Por ello ahondo en la importancia que tiene para la Ciudad de México contar con gobiernos progresistas. En este territorio existe una dependencia donde la población joven puede acudir y recibir orientación, asesoría, capacitación y atención en materia de salud sexual y reproductiva (entre muchos otros tópicos).

Debemos situar en justa dimensión el hecho que en esta urbe la población en edades tempranas tenga derecho al transporte gratuito, reciba una beca para apoyar los estudios, acceda a alimentación balanceada, sana y suficiente, disponga de espacios para desarrollar vocación artística (en los Faros), esparcimiento, entre en contacto con la cultura, deporte, etcétera. En suma, que un gobierno propicie que los seres humanos en determinada etapa construyan verdaderos proyectos de vida.
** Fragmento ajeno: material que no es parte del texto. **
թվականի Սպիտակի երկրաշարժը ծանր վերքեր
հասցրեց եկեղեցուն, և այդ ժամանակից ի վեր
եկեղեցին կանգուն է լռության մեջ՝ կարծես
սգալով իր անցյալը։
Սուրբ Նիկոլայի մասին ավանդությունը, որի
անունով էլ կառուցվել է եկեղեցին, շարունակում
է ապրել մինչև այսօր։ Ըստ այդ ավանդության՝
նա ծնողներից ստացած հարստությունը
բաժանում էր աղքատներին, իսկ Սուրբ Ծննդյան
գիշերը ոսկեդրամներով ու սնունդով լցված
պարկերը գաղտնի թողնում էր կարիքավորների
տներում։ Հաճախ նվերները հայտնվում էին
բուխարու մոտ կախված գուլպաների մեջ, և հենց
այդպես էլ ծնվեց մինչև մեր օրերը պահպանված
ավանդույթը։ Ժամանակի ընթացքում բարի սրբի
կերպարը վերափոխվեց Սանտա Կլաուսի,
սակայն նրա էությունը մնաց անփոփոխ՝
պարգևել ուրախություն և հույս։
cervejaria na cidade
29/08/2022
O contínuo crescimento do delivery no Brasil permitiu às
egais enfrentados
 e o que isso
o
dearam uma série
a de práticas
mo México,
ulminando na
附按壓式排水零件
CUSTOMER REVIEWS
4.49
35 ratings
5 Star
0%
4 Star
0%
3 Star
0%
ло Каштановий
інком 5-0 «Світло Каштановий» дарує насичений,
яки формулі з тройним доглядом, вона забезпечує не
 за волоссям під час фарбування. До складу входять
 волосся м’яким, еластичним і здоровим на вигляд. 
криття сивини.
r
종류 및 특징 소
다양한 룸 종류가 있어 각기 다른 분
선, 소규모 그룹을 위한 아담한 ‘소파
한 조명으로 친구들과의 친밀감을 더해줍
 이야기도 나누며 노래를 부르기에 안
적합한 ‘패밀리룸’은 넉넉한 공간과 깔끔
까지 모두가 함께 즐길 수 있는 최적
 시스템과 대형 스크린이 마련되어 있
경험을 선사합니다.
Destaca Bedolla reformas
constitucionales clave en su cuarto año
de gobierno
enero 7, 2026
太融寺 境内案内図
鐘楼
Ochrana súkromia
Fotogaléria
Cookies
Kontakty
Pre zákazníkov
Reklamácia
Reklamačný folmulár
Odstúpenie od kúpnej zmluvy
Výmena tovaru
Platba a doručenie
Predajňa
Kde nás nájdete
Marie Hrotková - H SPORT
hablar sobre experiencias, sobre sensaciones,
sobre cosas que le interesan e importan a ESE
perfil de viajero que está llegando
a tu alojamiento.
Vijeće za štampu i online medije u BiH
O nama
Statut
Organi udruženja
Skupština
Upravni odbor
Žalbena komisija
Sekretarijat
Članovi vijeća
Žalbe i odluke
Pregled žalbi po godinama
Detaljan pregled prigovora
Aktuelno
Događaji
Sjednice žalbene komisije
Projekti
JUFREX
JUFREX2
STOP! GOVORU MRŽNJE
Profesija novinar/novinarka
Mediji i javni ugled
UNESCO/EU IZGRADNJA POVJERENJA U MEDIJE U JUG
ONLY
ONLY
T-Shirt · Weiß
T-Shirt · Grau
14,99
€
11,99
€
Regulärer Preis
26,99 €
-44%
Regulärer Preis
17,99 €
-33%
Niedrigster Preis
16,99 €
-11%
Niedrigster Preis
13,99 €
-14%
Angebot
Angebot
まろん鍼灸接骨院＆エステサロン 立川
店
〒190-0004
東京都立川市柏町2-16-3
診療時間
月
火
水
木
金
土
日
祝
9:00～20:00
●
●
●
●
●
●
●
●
Un camino que data de 20 años merece ser reconocido y reforzado. Estas líneas se alejan de la lisonja, pretenden enfatizar que todas aquellas cuestiones que hoy a los niños y jóvenes les parecen cotidianas y parte del funcionamiento de una sociedad, en otros estados del país ni siquiera son conocidas, en consecuencia muchos menos exigidas. La condición de ciertos parámetros de libertad en los cuales se construye todos los días nuestra capital deben evolucionar hacia delante y esa es una tarea apasionante, vibrante y llena del entusiasmo que genera ser vanguardia a nivel nacional.